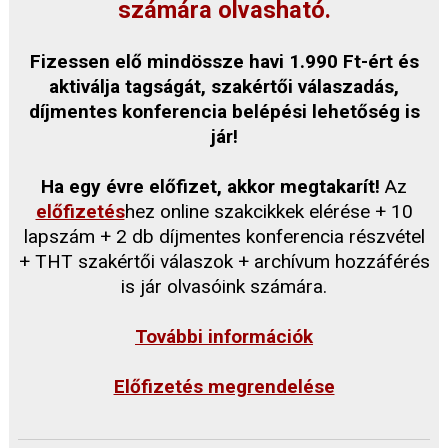
számára olvasható.
Fizessen elő mindössze havi 1.990 Ft-ért és
aktiválja tagságát, szakértői válaszadás,
díjmentes konferencia belépési lehetőség is
jár!
Ha egy évre előfizet, akkor megtakarít!
Az
előfizetés
hez online szakcikkek elérése + 10
lapszám + 2 db díjmentes konferencia részvétel
+ THT szakértői válaszok + archívum hozzáférés
is jár olvasóink számára.
További információk
Előfizetés megrendelése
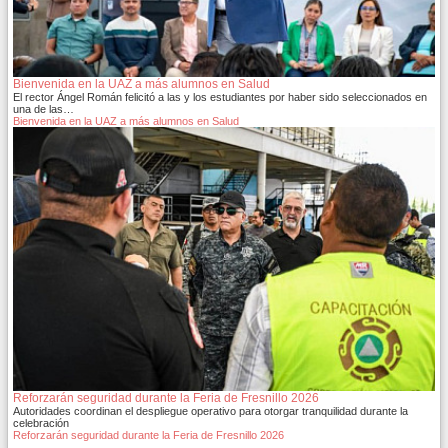
Bienvenida en la UAZ a más alumnos en Salud
El rector Ángel Román felicitó a las y los estudiantes por haber sido seleccionados en
una de las…
Bienvenida en la UAZ a más alumnos en Salud
Reforzarán seguridad durante la Feria de Fresnillo 2026
Autoridades coordinan el despliegue operativo para otorgar tranquilidad durante la
celebración
Reforzarán seguridad durante la Feria de Fresnillo 2026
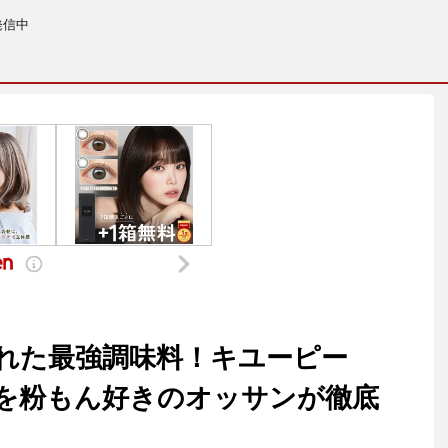
発信中
れた最強調味料！キユーピー
を粉もん好きのオッサンが徹底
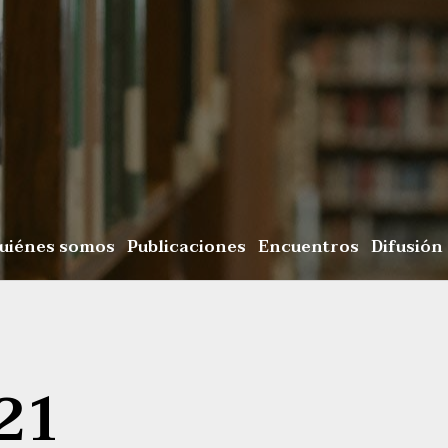
uiénes somos
Publicaciones
Encuentros
Difusión
21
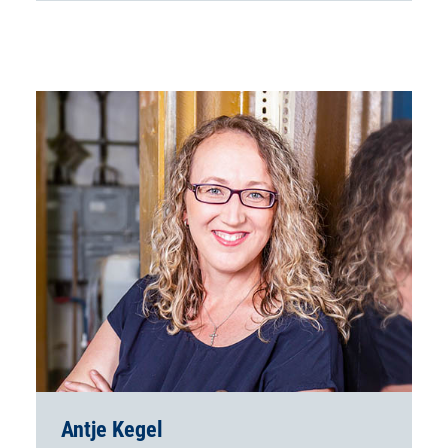
Antje Kegel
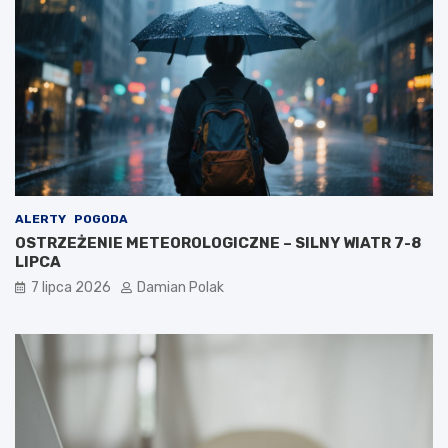
ALERTY
POGODA
OSTRZEŻENIE METEOROLOGICZNE – SILNY WIATR 7-8
LIPCA
7 lipca 2026
Damian Polak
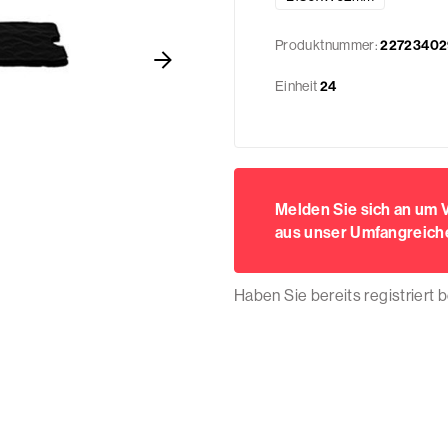
Produktnummer:
22723402
Einheit
24
Melden Sie sich an um
aus unser Umfangreiche
Haben Sie bereits registriert 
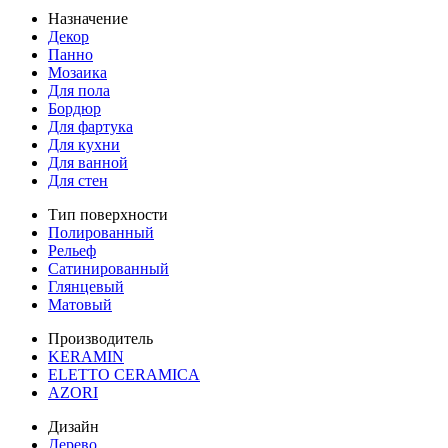
Назначение
Декор
Панно
Мозаика
Для пола
Бордюр
Для фартука
Для кухни
Для ванной
Для стен
Тип поверхности
Полированный
Рельеф
Сатинированный
Глянцевый
Матовый
Производитель
KERAMIN
ELETTO CERAMICA
AZORI
Дизайн
Дерево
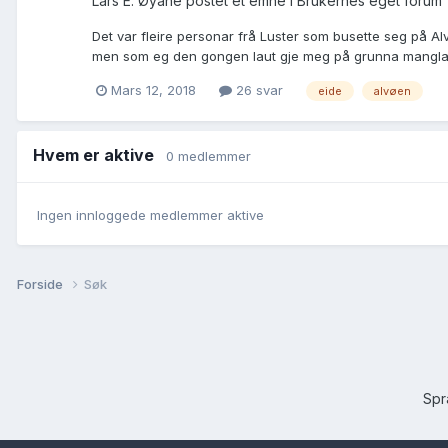
Lars E. Øyane postet et emne i
Brukernes eget forum
Det var fleire personar frå Luster som busette seg på A
men som eg den gongen laut gje meg på grunna manglande 
Mars 12, 2018
26 svar
eide
alvøen
Hvem er aktive
0 medlemmer
Ingen innloggede medlemmer aktive
Forside
Søk
Sp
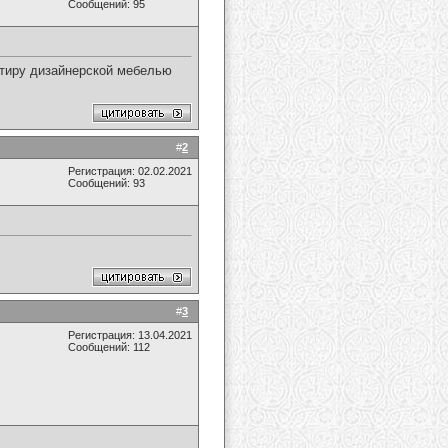
Сообщений: 95
ртиру дизайнерской мебелью
#
2
Регистрация: 02.02.2021
Сообщений: 93
#
3
Регистрация: 13.04.2021
Сообщений: 112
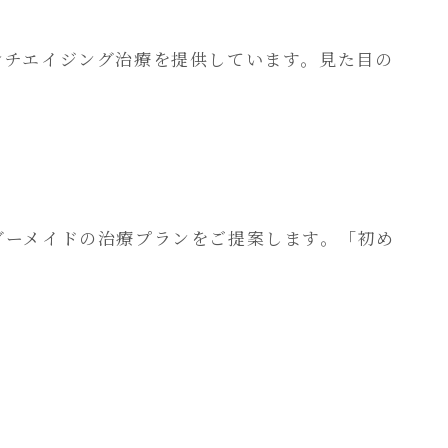
ンチエイジング治療を提供しています。見た目の
ダーメイドの治療プランをご提案します。「初め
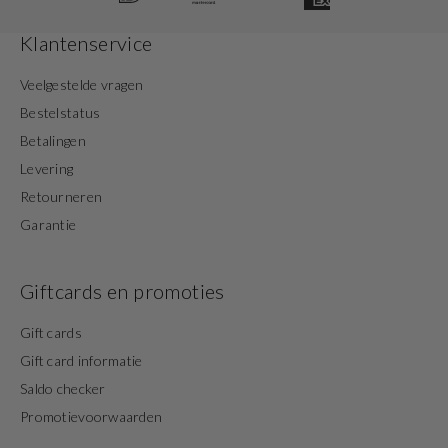
Klantenservice
Veelgestelde vragen
Bestelstatus
Betalingen
Levering
Retourneren
Garantie
Giftcards en promoties
Gift cards
Gift card informatie
Saldo checker
Promotievoorwaarden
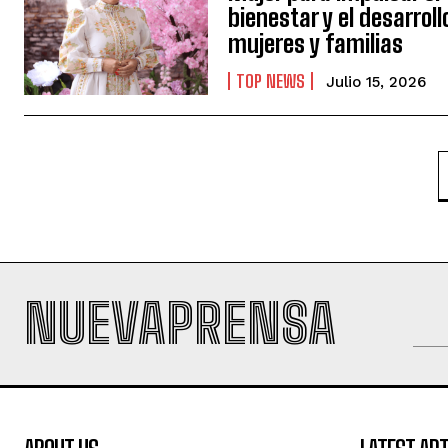
bienestar y el desarroll
mujeres y familias
TOP NEWS
Julio 15, 2026
NUEVAPRENSA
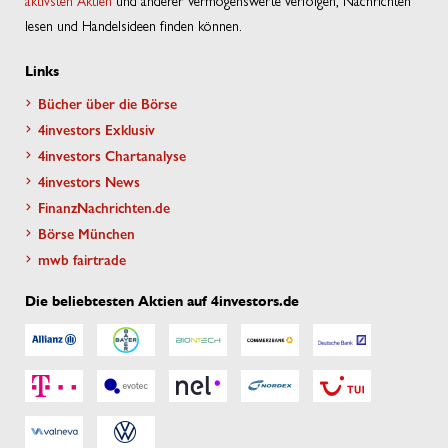
aktivsten Aktien
und anderer Vermögenswerte verfolgen, Nachrichten
lesen und Handelsideen finden können.
Links
Bücher über die Börse
4investors Exklusiv
4investors Chartanalyse
4investors News
FinanzNachrichten.de
Börse München
mwb fairtrade
Die beliebtesten Aktien auf 4investors.de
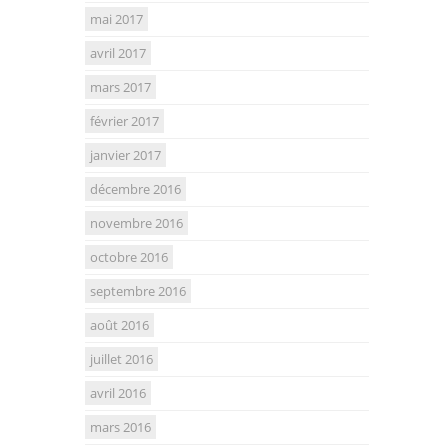
mai 2017
avril 2017
mars 2017
février 2017
janvier 2017
décembre 2016
novembre 2016
octobre 2016
septembre 2016
août 2016
juillet 2016
avril 2016
mars 2016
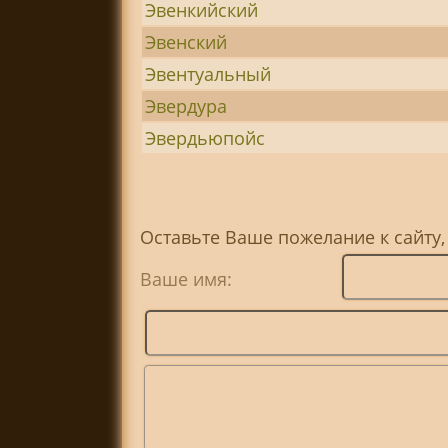
Эвенкийский
Эвенский
Эвентуальный
Эвердура
Эвердьюпойс
Оставьте Ваше пожелание к сайту,
Ваше имя:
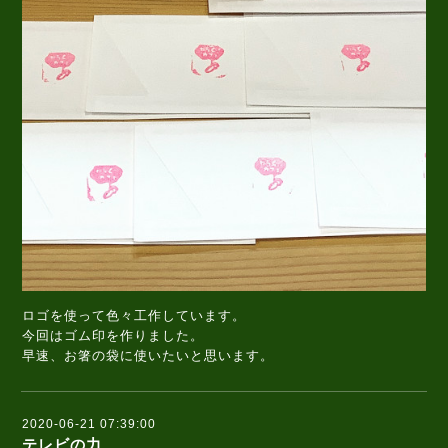
ロゴを使って色々工作しています。
今回はゴム印を作りました。
早速、お箸の袋に使いたいと思います。
2020-06-21 07:39:00
テレビの力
------------------------------------------------------------
◆ **Activity**: Quote in full the listing given above; the images are to be left out.

◆ **Problem solution**:
számára olvasható.
Fizessen elő mindössze havi 1.990 Ft-ért és
aktiválja tagságát, szakértői válaszadás,
díjmentes konferencia belépési lehetőség is
jár!
Ha egy évre előfizet, akkor megtakarít!
Az
előfizetés
hez online szakcikkek elérése + 10
lapszám + 2 db díjmentes konferencia részvétel
+ THT szakértői válaszok + archívum hozzáférés
is jár olvasóink számára.
További információk
Előfizetés megrendelése
Bienvenida en la UAZ a más alumnos en Salud
El rector Ángel Román felicitó a las y los estudiantes por haber sido seleccionados en
una de las…
Bienvenida en la UAZ a más alumnos en Salud
Reforzarán seguridad durante la Feria de Fresnillo 2026
Autoridades coordinan el despliegue operativo para otorgar tranquilidad durante la
celebración
Reforzarán seguridad durante la Feria de Fresnillo 2026
発信中
れた最強調味料！キユーピー
を粉もん好きのオッサンが徹底
uiénes somos
Publicaciones
Encuentros
Difusión
21
Antje Kegel
ALERTY
POGODA
OSTRZEŻENIE METEOROLOGICZNE – SILNY WIATR 7-8
LIPCA
7 lipca 2026
Damian Polak
Produktnummer:
22723402
Einheit
24
Melden Sie sich an um
aus unser Umfangreiche
Haben Sie bereits registriert 
Назначение
Декор
Панно
Мозаика
Для пола
Бордюр
Для фартука
Для кухни
Для ванной
Для стен
Тип поверхности
Полированный
Рельеф
Сатинированный
Глянцевый
Матовый
Производитель
KERAMIN
ELETTO CERAMICA
AZORI
Дизайн
Дерево
Lars E. Øyane postet et emne i
Brukernes eget forum
Det var fleire personar frå Luster som busette seg på A
men som eg den gongen laut gje meg på grunna manglande 
Mars 12, 2018
26 svar
eide
alvøen
Hvem er aktive
0 medlemmer
Ingen innloggede medlemmer aktive
Forside
Søk
Sp
Сообщений: 95
ртиру дизайнерской мебелью
#
2
Регистрация: 02.02.2021
Сообщений: 93
#
3
Регистрация: 13.04.2021
Сообщений: 112
ンチエイジング治療を提供しています。見た目の
ダーメイドの治療プランをご提案します。「初め
Klantenservice
Veelgestelde vragen
Bestelstatus
Betalingen
Levering
Retourneren
Garantie
Giftcards en promoties
Gift cards
Gift card informatie
Saldo checker
Promotievoorwaarden
bienestar y el desarroll
mujeres y familias
TOP NEWS
Julio 15, 2026
NUEVAPRENSA
aktivsten Aktien
und anderer Vermögenswerte verfolgen, Nachrichten
lesen und Handelsideen finden können.
Links
Bücher über die Börse
4investors Exklusiv
4investors Chartanalyse
4investors News
FinanzNachrichten.de
Börse München
mwb fairtrade
Die beliebtesten Aktien auf 4investors.de
mai 2017
avril 2017
mars 2017
février 2017
janvier 2017
décembre 2016
novembre 2016
octobre 2016
septembre 2016
août 2016
juillet 2016
avril 2016
mars 2016
Эвенкийский
Эвенский
Эвентуальный
Эвердура
Эвердьюпойс
Оставьте Ваше пожелание к сайту,
Ваше имя:
ロゴを使って色々工作しています。
今回はゴム印を作りました。
早速、お箸の袋に使いたいと思います。
2020-06-21 07:39:00
テレビの力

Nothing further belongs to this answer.